▸ Exercise requirements: Revise the Nancy Wilson profile by restating it starting with "Born in Chillicothe, Ohio, Wilson" and going on through "like Jimmy Scott.", with "clarion" changed to "ringing".

Reminiscing is the svelte, statuesque (5' 8 ½ ) and still stunning, deeply brown-eyed Nancy Wilson, three-time Grammy winner, most recently for Best Jazz Vocal Album, Turned To Blue (MCG Jazz). Arguably the most glamorous story-telling song stylist grandma since Marlene Dietrich, this month she's celebrating her seventieth birthday in concert at Carnegie Hall, and then again later this summer at the Hollywood Bowl.



Born in Chillicothe, Ohio, Wilson grew up in Columbus, where her father's providing early exposure to the likes of Billy Eckstine, Louis Jordan, Ruth Brown and Bullmoose Jackson's "I Want a Bowlegged Woman nurtured what evolved into Wilson's keen, clarion blend of gospel, blues, jazz and R&B. Mention Jimmy Scott, whom she first heard when only ten and she flatly declares, "I still sound like Jimmy Scott.

A professional singer at fifteen, she began performing in clubs in the Columbus area. After graduating high school she enrolled in college to become a teacher. In 1956, her desire to sing won out and she left to join The Rusty Bryant Band. Bryant had been pursuing her to sing with his band ever since she'd sat in with them on her high school prom night. She recalls, "He was at my father's house the next morning asking me to go on the road with him, which I did not do. I went to college first and then I joined the band. ...We had the best band! "

▸ Extracted data:

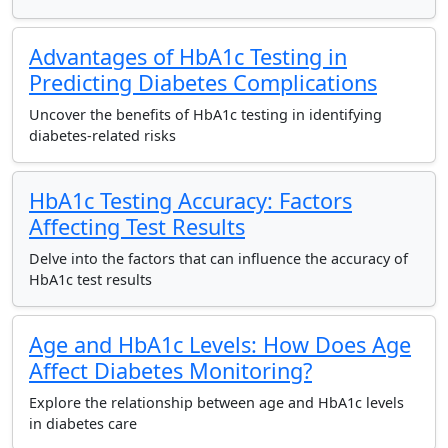
Advantages of HbA1c Testing in
Predicting Diabetes Complications
Uncover the benefits of HbA1c testing in identifying
diabetes-related risks
HbA1c Testing Accuracy: Factors
Affecting Test Results
Delve into the factors that can influence the accuracy of
HbA1c test results
Age and HbA1c Levels: How Does Age
Affect Diabetes Monitoring?
Explore the relationship between age and HbA1c levels
in diabetes care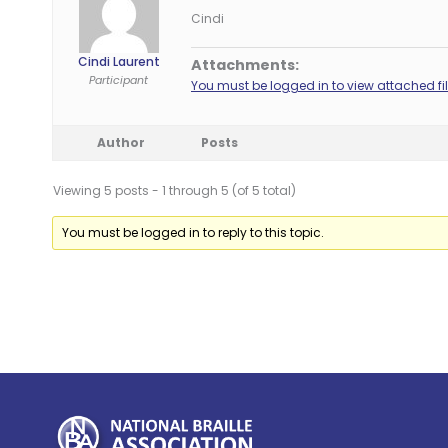
Cindi
Cindi Laurent
Attachments:
Participant
You must be logged in to view attached fil
Author
Posts
Viewing 5 posts - 1 through 5 (of 5 total)
You must be logged in to reply to this topic.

▸ Answer to this task:
Born in Chillicothe, Ohio, Wilson grew up in Columbus, where her father's providing early exposure to the likes of Billy Eckstine, Louis Jordan, Ruth Brown and Bullmoose Jackson's "I Want a Bowlegged Woman nurtured what evolved into Wilson's keen, ringing blend of gospel, blues, jazz and R&B. Mention Jimmy Scott, whom she first heard when only ten and she flatly declares, "I still sound like Jimmy Scott.